In a sign that this has come full circle, a new location is emerging as the place to base investment banks’ product control functions – South Africa.
Barclays is in the process of shifting its fixed income product control functions to Johannesburg, the first phase of which will be the for the comparatively straightforward flow rates division, according to sources close to the situation.
Sean Lamprecht, a former divisional COO for Barclays Capital who was working as global business leader for credit trading structured credit products and DCM at HSBC until October last year, is now heading up Barclays’ offshore product control operations in South Africa. Peter Henderson is leading its rates product control business in the country.
Barclays is not the only bank carrying out product control functions in South Africa. Standard Chartered is also moving its business to Johannesburg, led by Matthew Mallach, head of global markets finance and product control, Africa, who was director of product control at Barclays in London and Singapore until December last year.
Product control has long been an area where banks are trying to cut costs by offshoring to ever cheaper locations. First, they moved the functions away from London and New York towards the back office centre of Singapore, but this is no longer cost effective. “The cost arbitrage of carrying out back office functions in Singapore available five years ago is no longer there,” says Craig Brewer, a director at recruiters Five Ten Group in Singapore, which works with banks on their product control recruitment. “The cost of real estate has made it too expensive to base large operations here and the rising cost of living has made salary demands uneconomical for a lot of banks.”

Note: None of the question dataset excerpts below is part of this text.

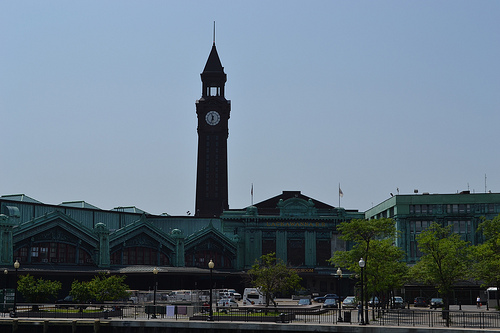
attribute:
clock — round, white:
[203, 110, 220, 129]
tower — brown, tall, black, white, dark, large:
[192, 13, 237, 221]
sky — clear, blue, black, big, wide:
[2, 5, 498, 214]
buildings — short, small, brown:
[3, 190, 499, 293]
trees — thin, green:
[326, 215, 499, 308]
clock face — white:
[206, 107, 221, 128]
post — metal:
[356, 271, 373, 330]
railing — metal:
[279, 308, 492, 326]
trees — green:
[326, 207, 493, 330]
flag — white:
[336, 183, 344, 199]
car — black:
[428, 293, 443, 311]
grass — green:
[196, 311, 286, 322]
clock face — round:
[203, 109, 223, 132]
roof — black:
[238, 188, 340, 209]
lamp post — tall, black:
[351, 251, 370, 329]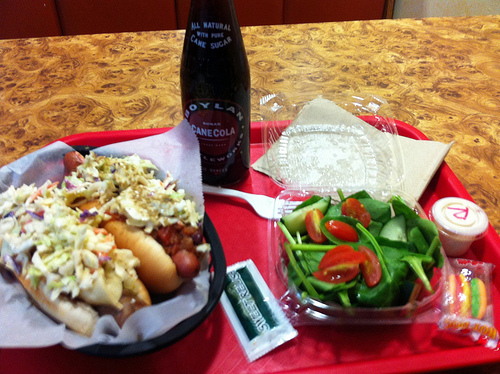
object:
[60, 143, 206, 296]
hotdog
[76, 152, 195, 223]
toppings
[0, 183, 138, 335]
hotdog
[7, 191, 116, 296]
toppings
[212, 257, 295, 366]
relish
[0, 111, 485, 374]
tray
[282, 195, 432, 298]
salad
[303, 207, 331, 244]
tomato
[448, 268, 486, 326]
candy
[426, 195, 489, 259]
container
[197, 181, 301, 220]
fork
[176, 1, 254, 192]
bottle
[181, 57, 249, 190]
soda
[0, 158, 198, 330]
food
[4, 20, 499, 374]
table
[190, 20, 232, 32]
text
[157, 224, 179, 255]
chili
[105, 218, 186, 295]
bun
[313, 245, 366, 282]
tomato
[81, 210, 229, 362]
basket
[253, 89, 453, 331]
container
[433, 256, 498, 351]
bag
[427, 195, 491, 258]
dressing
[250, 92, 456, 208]
napkin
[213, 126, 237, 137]
cola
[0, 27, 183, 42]
edge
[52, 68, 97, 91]
part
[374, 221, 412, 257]
vegetables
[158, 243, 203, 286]
portion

Product control jobs in the UK can still pay six figures – after just three-five years post qualification salaries come in at $110-150k in London, according to Robert Walters, rising to $130-190k at the senior end. However, it’s one of the few accounting roles in the City where pay has gone down over the past 12 months. In Singapore, it’s possible to earn more at the senior end – up to $240k, according to Robert Walters, and mid-level roles pay salaries of $70-110k.
“South Africa offers a huge pool of trained accountants, who would have normally looked overseas for a high-paid job in investment banking,” says another accountancy recruiter who declined to be named. “By offering decent salaries for the local market, but still around 40% lower than London or Singapore, banks are tapping directly into that talent pool. The same goes for locations like India.”

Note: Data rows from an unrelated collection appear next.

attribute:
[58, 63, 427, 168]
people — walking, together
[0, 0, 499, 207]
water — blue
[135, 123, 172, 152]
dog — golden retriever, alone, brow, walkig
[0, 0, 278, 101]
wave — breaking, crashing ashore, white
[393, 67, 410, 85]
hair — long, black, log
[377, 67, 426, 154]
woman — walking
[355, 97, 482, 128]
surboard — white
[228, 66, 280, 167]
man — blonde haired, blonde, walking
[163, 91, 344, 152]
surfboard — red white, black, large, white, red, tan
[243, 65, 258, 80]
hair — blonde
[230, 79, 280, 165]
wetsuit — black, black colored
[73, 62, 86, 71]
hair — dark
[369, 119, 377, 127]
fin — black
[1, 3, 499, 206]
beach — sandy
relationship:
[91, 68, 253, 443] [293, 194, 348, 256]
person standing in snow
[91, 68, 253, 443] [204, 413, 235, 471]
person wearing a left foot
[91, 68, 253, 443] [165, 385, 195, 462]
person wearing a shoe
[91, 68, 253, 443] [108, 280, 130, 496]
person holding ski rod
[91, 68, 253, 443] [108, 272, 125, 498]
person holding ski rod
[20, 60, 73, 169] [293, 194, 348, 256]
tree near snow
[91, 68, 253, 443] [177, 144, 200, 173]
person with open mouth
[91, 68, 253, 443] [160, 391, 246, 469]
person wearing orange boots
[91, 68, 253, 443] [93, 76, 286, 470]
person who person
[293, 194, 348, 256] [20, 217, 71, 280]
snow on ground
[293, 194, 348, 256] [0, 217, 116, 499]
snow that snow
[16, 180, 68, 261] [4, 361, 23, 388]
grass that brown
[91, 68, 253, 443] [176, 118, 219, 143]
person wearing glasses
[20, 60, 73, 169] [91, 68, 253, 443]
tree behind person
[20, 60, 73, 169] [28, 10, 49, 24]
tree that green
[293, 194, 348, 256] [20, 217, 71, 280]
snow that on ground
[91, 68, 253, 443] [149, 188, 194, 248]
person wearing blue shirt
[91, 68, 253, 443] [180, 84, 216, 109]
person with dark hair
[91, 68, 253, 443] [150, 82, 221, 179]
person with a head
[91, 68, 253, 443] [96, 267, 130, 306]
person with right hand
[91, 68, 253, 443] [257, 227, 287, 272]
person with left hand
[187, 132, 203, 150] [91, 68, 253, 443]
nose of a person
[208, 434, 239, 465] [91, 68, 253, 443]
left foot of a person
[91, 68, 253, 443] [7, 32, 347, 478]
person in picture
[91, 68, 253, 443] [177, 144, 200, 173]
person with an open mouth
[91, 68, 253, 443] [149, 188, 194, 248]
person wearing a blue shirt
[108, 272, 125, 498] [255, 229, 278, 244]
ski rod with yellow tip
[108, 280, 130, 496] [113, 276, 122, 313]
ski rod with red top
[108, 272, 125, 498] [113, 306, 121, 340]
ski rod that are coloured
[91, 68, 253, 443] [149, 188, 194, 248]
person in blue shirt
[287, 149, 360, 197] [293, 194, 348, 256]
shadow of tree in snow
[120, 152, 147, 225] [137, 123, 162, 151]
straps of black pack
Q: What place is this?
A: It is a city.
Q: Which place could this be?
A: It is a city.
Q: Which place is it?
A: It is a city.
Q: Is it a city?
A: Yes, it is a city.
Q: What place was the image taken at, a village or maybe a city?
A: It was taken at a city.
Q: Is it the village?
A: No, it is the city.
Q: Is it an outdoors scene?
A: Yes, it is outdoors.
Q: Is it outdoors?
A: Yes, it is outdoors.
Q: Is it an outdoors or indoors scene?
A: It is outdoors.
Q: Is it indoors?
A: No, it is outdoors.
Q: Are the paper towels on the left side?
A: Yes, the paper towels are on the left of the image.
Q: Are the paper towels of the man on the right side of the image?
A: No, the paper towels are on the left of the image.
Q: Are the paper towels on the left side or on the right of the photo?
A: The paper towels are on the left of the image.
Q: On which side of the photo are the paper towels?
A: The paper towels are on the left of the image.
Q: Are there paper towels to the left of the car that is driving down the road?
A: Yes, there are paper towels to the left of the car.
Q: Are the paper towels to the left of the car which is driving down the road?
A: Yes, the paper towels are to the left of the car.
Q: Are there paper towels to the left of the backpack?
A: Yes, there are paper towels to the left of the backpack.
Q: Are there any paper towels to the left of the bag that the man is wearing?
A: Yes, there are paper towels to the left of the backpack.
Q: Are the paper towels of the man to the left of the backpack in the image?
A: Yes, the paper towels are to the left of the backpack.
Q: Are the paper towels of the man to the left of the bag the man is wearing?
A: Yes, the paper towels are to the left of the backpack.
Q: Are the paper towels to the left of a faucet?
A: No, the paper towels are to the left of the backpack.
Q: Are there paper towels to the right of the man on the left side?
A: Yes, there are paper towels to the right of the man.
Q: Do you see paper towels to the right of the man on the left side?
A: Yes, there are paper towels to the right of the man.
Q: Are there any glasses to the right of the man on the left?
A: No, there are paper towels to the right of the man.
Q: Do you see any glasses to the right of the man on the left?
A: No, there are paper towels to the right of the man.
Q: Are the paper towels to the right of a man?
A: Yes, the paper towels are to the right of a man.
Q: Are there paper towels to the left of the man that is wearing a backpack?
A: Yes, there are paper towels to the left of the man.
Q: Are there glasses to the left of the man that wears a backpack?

Salaries for South African finance professionals rose by 10-15% in 2013 and are expected to do the same again this year, according to Robert Walters.
“Product control has become a centralised function, carried out in increasingly cost effective locations, whether that’s India, South Africa or the Philippines,” says Brewer. “Banks hired hundreds of people from South Africa, India and other parts of Asia for infrastructure roles in Singapore during 2006-07 and now the process has come full circle.”
Deutsche Bank employs around 1,900 people in its Deutsche Knowledge Services subsidiary in the Philippines performing accountancy, operations, IT and risk functions. More recently, suggest recruiters, product control positions have also been included.
Barclays didn’t respond to request for comment.